Living in Victoria’s North Park neighborhood, Hespeler-Boultbee can’t help but feel compelled to do something for the citizens of Ethiopia and has already helped put several children there through school.
With his Ethiopian-born wife Alemie Atanaw, the couple will be returning to Ethiopia in mid April. They had hoped to go back with $20,000 for a pre-school they’ve been supporting since 2009, but so far have managed to raise about $5,000.
The school needs everything from desks and chairs to notebooks, paper, pencils blackboards and chalk. Playground equipment would be considered a luxury.
“We’re both very anxious to get over there and be there,” said Hespeler-Boultbee. “There’s a thousand things to do there. I would rather die there tripping over a rock, falling down and cracking my skull than mould away in an old age home in Victoria.”
With so much attention focused on Donald Trump and the Syrian refugee crisis, Jeremy Hespeler-Boultbee doesn’t believe many people are even aware of the crisis emerging in Ethiopia. The country is more prepared to deal with the drought than in 1984 when hundreds of thousands of people died in the famine, but international help is still needed in many parts of the country.

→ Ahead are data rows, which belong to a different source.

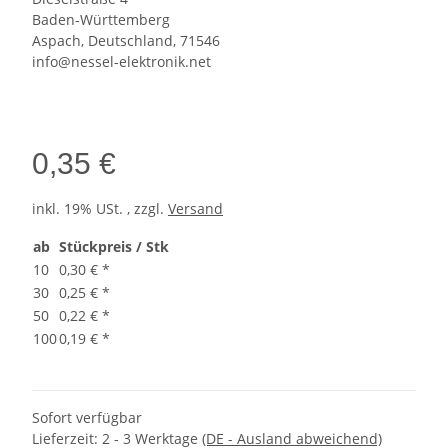
Baden-Württemberg
Aspach, Deutschland, 71546
info@nessel-elektronik.net
0,35 €
inkl. 19% USt. , zzgl.
Versand
ab
Stückpreis / Stk
10
0,30 €
*
30
0,25 €
*
50
0,22 €
*
100
0,19 €
*
Sofort verfügbar
Lieferzeit:
2 - 3 Werktage
(DE - Ausland abweichend)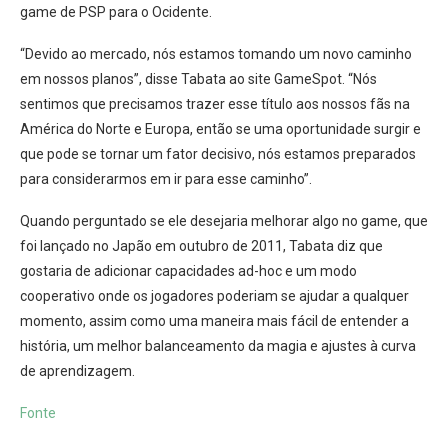
game de PSP para o Ocidente.
“Devido ao mercado, nós estamos tomando um novo caminho
em nossos planos”, disse Tabata ao site GameSpot. “Nós
sentimos que precisamos trazer esse título aos nossos fãs na
América do Norte e Europa, então se uma oportunidade surgir e
que pode se tornar um fator decisivo, nós estamos preparados
para considerarmos em ir para esse caminho”.
Quando perguntado se ele desejaria melhorar algo no game, que
foi lançado no Japão em outubro de 2011, Tabata diz que
gostaria de adicionar capacidades ad-hoc e um modo
cooperativo onde os jogadores poderiam se ajudar a qualquer
momento, assim como uma maneira mais fácil de entender a
história, um melhor balanceamento da magia e ajustes à curva
de aprendizagem.
Fonte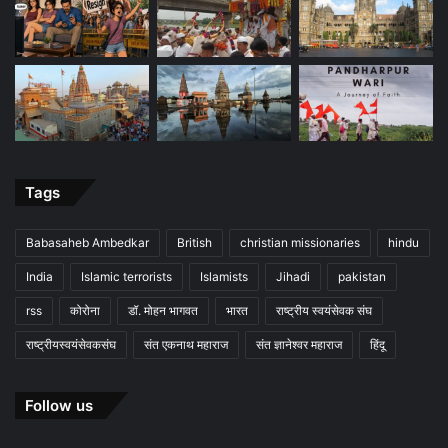
Tags
Babasaheb Ambedkar
British
christian missionaries
hindu
India
Islamic terrorists
Islamists
Jihadi
pakistan
rss
कोरोना
डॉ. मोहन भागवत
भारत
राष्ट्रीय स्वयंसेवक संघ
राष्ट्रीयस्वयंसेवकसंघ
संत एकनाथ महाराज
संत ज्ञानेश्वर महाराज
हिंदू
Follow us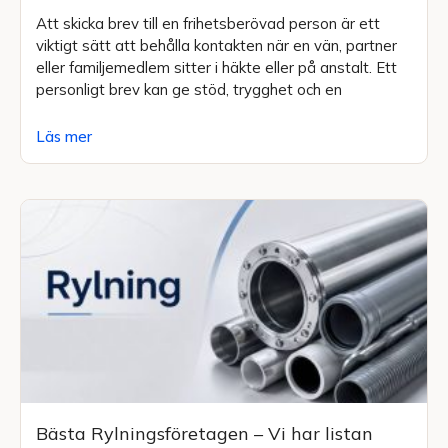
Att skicka brev till en frihetsberövad person är ett
viktigt sätt att behålla kontakten när en vän, partner
eller familjemedlem sitter i häkte eller på anstalt. Ett
personligt brev kan ge stöd, trygghet och en
Läs mer
Bästa Rylningsföretagen – Vi har listan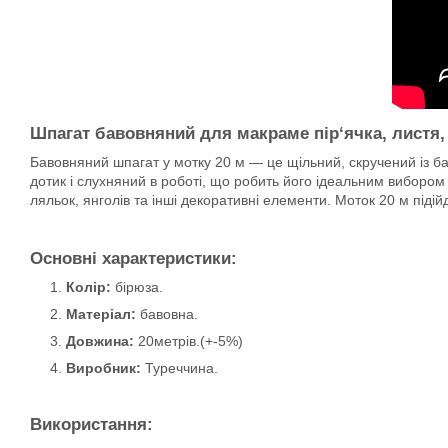
Шпагат бавовняний для макраме пір‘ячка, листя,
Бавовняний шпагат у мотку 20 м — це щільний, скручений із ба
дотик і слухняний в роботі, що робить його ідеальним вибором 
ляльок, янголів та інші декоративні елементи. Моток 20 м під
Основні характеристики:
Колір:
бірюза.
Матеріал:
бавовна.
Довжина:
20метрів.(+-5%)
Виробник:
Туреччина.
Використання: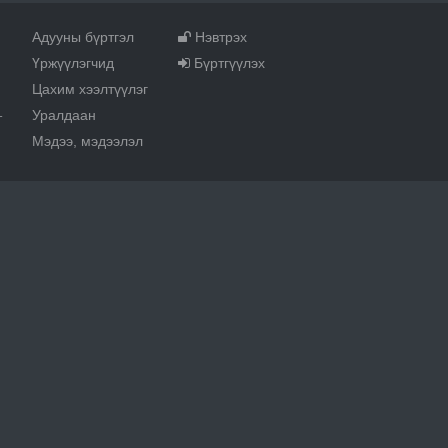
Адууны бүртгэл
Нэвтрэх
Үржүүлэгчид
Бүртгүүлэх
Цахим хээлтүүлэг
Уралдаан
т
Мэдээ, мэдээлэл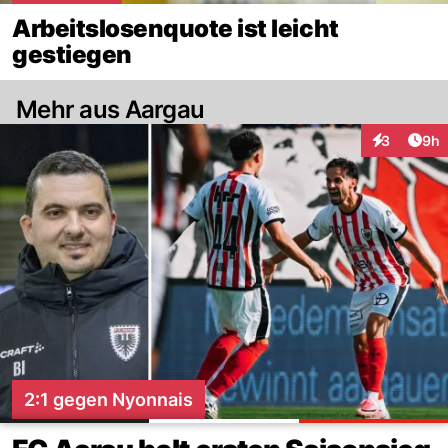
Arbeitslosenquote ist leicht
gestiegen
Mehr aus Aargau
Arti
3
9h
Interaktion
2:1 gegen Nyonnais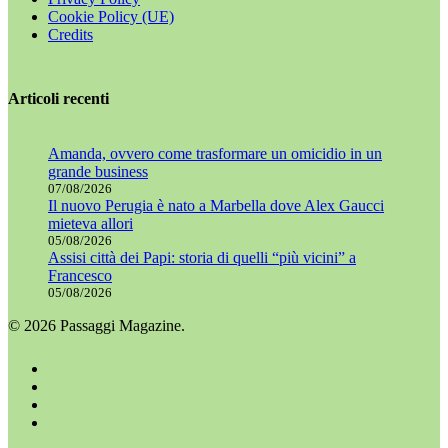
Cookie Policy (UE)
Credits
Articoli recenti
Amanda, ovvero come trasformare un omicidio in un
grande business
07/08/2026
Il nuovo Perugia è nato a Marbella dove Alex Gaucci
mieteva allori
05/08/2026
Assisi città dei Papi: storia di quelli “più vicini” a
Francesco
05/08/2026
© 2026 Passaggi Magazine.
x-
twitter
facebook
youtube
instagram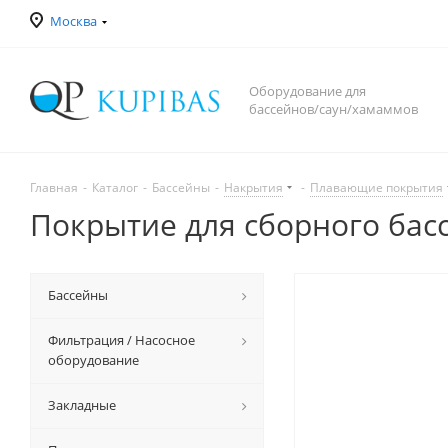
Москва
Оборудование для
бассейнов/саун/хамаммов
Главная
-
Каталог
-
Бассейны
-
Накрытия
-
Плавающие покрытия
Покрытие для сборного бас
Бассейны
Фильтрация / Насосное
оборудование
Закладные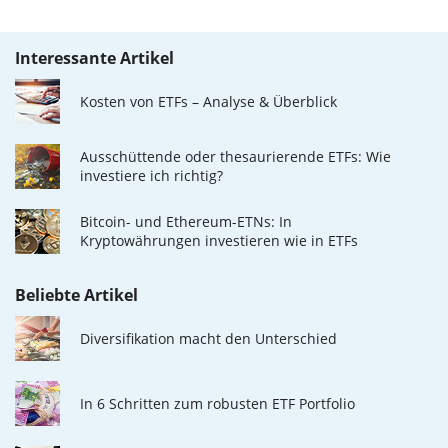
Interessante Artikel
Kosten von ETFs – Analyse & Überblick
Ausschüttende oder thesaurierende ETFs: Wie
investiere ich richtig?
Bitcoin- und Ethereum-ETNs: In
Kryptowährungen investieren wie in ETFs
Beliebte Artikel
Diversifikation macht den Unterschied
In 6 Schritten zum robusten ETF Portfolio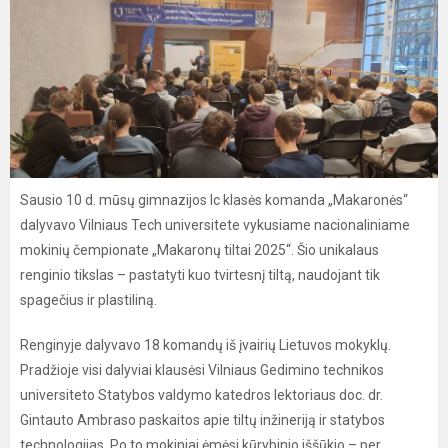
Sausio 10 d. mūsų gimnazijos Ic klasės komanda „Makaronės“
dalyvavo Vilniaus Tech universitete vykusiame nacionaliniame
mokinių čempionate „Makaronų tiltai 2025“. Šio unikalaus
renginio tikslas – pastatyti kuo tvirtesnį tiltą, naudojant tik
spagečius ir plastiliną.
Renginyje dalyvavo 18 komandų iš įvairių Lietuvos mokyklų.
Pradžioje visi dalyviai klausėsi Vilniaus Gedimino technikos
universiteto Statybos valdymo katedros lektoriaus doc. dr.
Gintauto Ambraso paskaitos apie tiltų inžineriją ir statybos
technologijas. Po to mokiniai ėmėsi kūrybinio iššūkio – per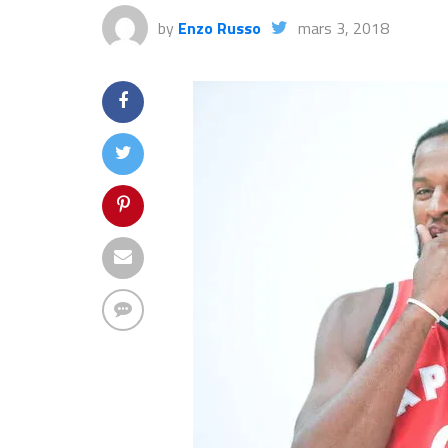
by
Enzo Russo
mars 3, 2018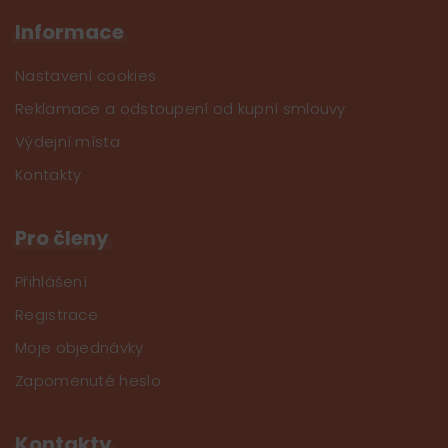
Informace
Nastavení cookies
Reklamace a odstoupení od kupní smlouvy
Výdejní místa
Kontakty
Pro členy
Přihlášení
Registrace
Moje objednávky
Zapomenuté heslo
Kontakty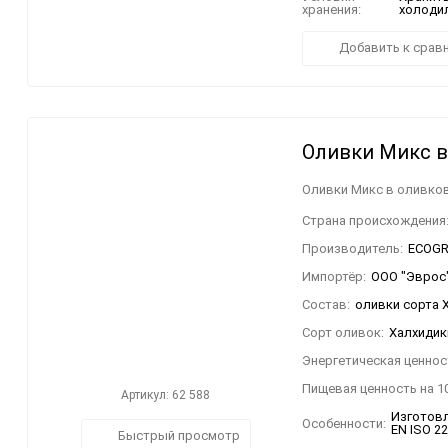
хранения:
холодил
Добавить к срав
Оливки Микс в
Оливки Микс в оливков
Страна происхождения
Производитель:
ECOGRE
Импортёр:
ООО "Эврос".
Состав:
оливки сорта 
Сорт оливок:
Халхидик
Энергетическая ценност
Пищевая ценность на 10
Артикул: 62 588
Изготовл
Особенности:
EN ISO 2
Быстрый просмотр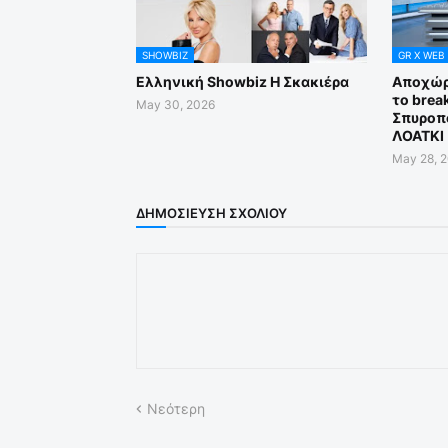
SHOWBIZ
GR X WEB
Ελληνική Showbiz Η Σκακιέρα
Αποχώρ
το brea
May 30, 2026
Σπυροπ
ΛΟΑΤΚΙ 
May 28, 
ΔΗΜΟΣΊΕΥΣΗ ΣΧΟΛΊΟΥ
Νεότερη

In the meantime, Jeremy Hespeler-Boultbee will continue to focus on the children in a low income area of Bahir Dar. He’d like to raise enough money to build an entirely new school, but until that happens he’ll bring whatever he can, along with a bag of soccer balls.
“It will make me be like Santa Claus to them,” he said with a laugh.
“We’re all part of the same family. I think if you’re a thinking human being you simply have to sit up and pay attention to this kind of thing. It doesn’t stop just because you happen to be living in Canada.”